02 May 2008

Hussif

'Hussif' - OED definition: case for needles, thread etc. standard issue to British servicemen until sometime around the 1950s, after which time economies resulted in them having to provide their own. Roughly sewn from a rectangle of fabric, with one pocket, a needle-rest, and calico tape ties, it was nevertheless obviously ideal for its purpose and very long-lived.

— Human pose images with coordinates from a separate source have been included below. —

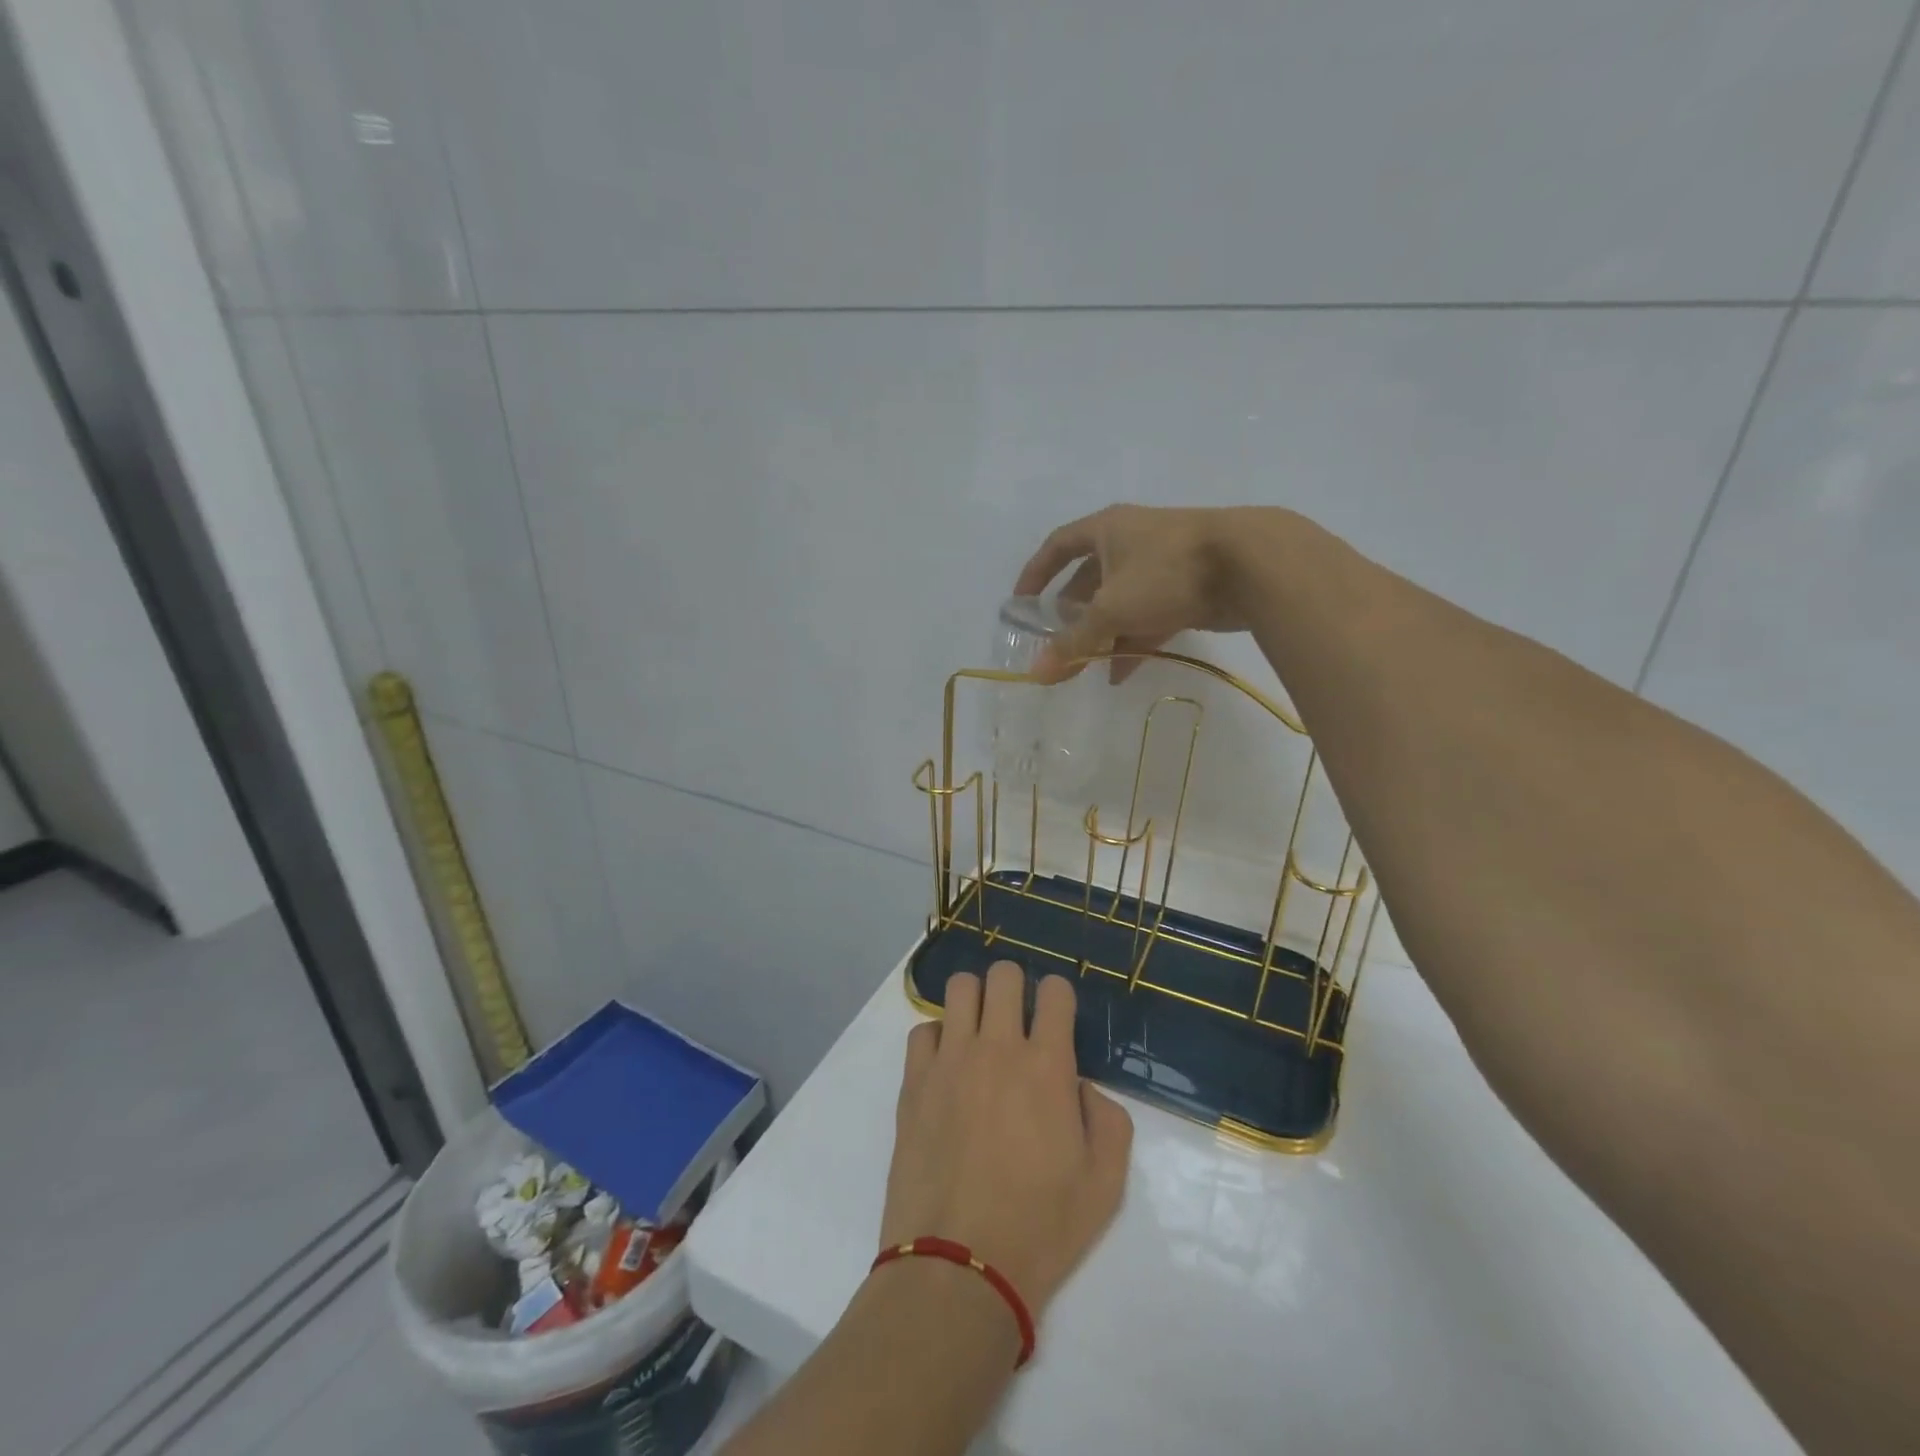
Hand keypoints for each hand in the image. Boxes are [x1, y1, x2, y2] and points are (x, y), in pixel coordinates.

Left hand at [882, 963, 1132, 1317]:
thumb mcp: (1106, 1184)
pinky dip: (938, 1038)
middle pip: (1003, 975)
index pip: (1055, 991)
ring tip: (979, 1032)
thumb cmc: (1040, 1227)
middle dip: (1015, 987)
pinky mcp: (914, 1081)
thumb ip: (1108, 1120)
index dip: (1059, 997)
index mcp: (1047, 1066)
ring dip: (974, 1000)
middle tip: (1017, 1019)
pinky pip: (922, 1029)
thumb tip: (1081, 1086)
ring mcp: (950, 1060)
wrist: (960, 1265)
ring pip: (959, 988)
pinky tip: (946, 1067)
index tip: (1056, 1018)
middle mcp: (997, 1048)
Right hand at [1014, 504, 1273, 682]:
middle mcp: (1130, 541)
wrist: (1250, 565)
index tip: (1021, 604)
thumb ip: (1073, 642)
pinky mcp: (1186, 588)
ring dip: (1102, 633)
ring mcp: (1161, 565)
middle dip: (1072, 614)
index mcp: (1106, 530)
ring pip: (1120, 601)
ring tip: (1086, 666)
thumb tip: (1036, 673)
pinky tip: (1121, 673)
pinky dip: (1133, 641)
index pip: (1058, 545)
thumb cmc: (1166, 572)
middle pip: (1089, 579)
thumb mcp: (1111, 608)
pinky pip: (1148, 616)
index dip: (1036, 573)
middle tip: (1058, 644)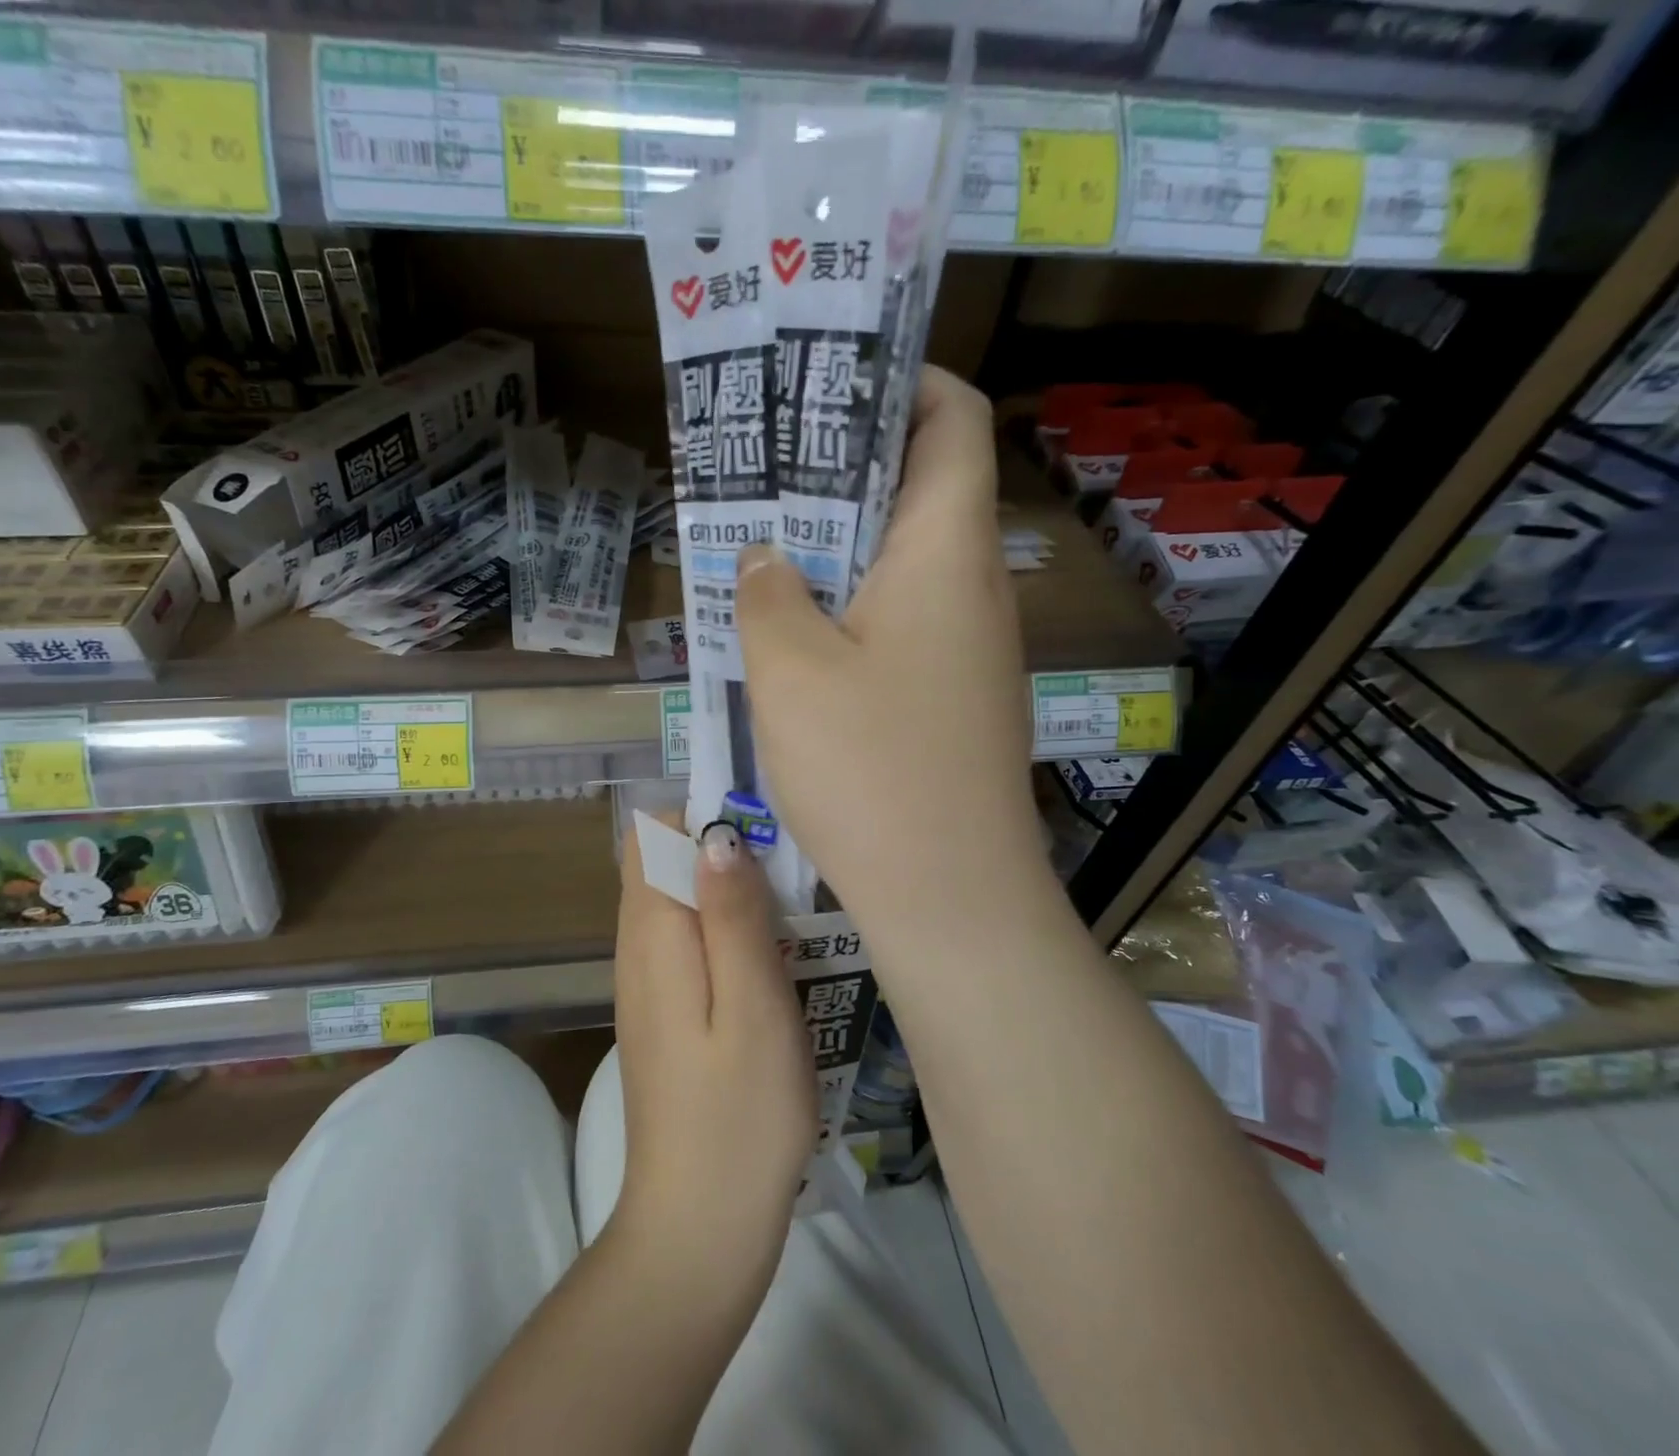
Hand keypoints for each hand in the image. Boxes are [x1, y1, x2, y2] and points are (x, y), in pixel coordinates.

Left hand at [611, 818, 816, 1272]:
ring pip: (680, 902)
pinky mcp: (667, 1013)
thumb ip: (731, 914)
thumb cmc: (738, 1114)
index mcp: (652, 936)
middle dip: (723, 852)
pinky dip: (726, 932)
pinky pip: (689, 943)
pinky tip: (771, 964)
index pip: (651, 836)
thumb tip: (715, 834)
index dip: (702, 816)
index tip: (763, 829)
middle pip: (664, 864)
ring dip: (730, 894)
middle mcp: (637, 949)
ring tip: (790, 917)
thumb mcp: (752, 1004)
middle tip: (789, 878)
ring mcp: (648, 983)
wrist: (700, 1226)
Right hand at [735, 366, 1045, 964]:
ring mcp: (971, 647)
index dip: (901, 382)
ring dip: (839, 550)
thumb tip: (765, 559)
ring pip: (904, 565)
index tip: (827, 386)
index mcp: (946, 551)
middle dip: (844, 469)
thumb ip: (767, 595)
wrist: (951, 896)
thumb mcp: (790, 670)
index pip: (952, 419)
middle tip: (765, 473)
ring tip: (764, 554)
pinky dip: (853, 611)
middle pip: (921, 489)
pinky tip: (796, 642)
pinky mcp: (955, 697)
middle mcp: (973, 586)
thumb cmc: (871, 768)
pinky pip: (903, 624)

When I was in Switzerland, I was hugely impressed by the cleanliness of everything. From farmhouses to therapists houses, they were spotless. No one had servants, and everyone had jobs and pets.

All jokes of late about cleaning like a Dutch housewife made me ponder the habits which full time work has caused me to drop. When I was growing up, dishes were washed immediately after dinner, the floor was swept and bins emptied, before anyone played cards, read a book or did needlework or a jigsaw puzzle. When I was a young mother of three small children under five, I followed the Hints from Heloise (cribbed from Karen Pryor's Nursing Your Baby) about keeping things tidy with little ones: When everyone has gone to work, school or down for a nap, take a paper bag and clear up all the rubbish take; take all items that go into one room into that room; put the breakfast dishes into soak. Take a wad of toilet paper and douse it in alcohol, wiping down the bathroon fixtures. Wash the dishes. sweep the floor.

Sanity. Tidiness - it being necessary to sanity to me, given that my ancestral home was always orderly and spotless, even my mother's sewing room.

So I timed all this, just now: washing up the dishes, tidying, dusting sweeping: for four rooms, it took half and hour. That's less than eight minutes per room. Adjust for your own number of rooms or mounds of dishes accordingly. An Irish friend of mine (wife of Nobel prizewinner) used to add a damp mop of the kitchen to this - another five minutes.

You too can be a Dutch Housewife in less than an hour a day, even while working full time. I'm not saying the place will stay this way (and don't even enter the teenagers' rooms!) but at least you have a lovely house for a few minutes.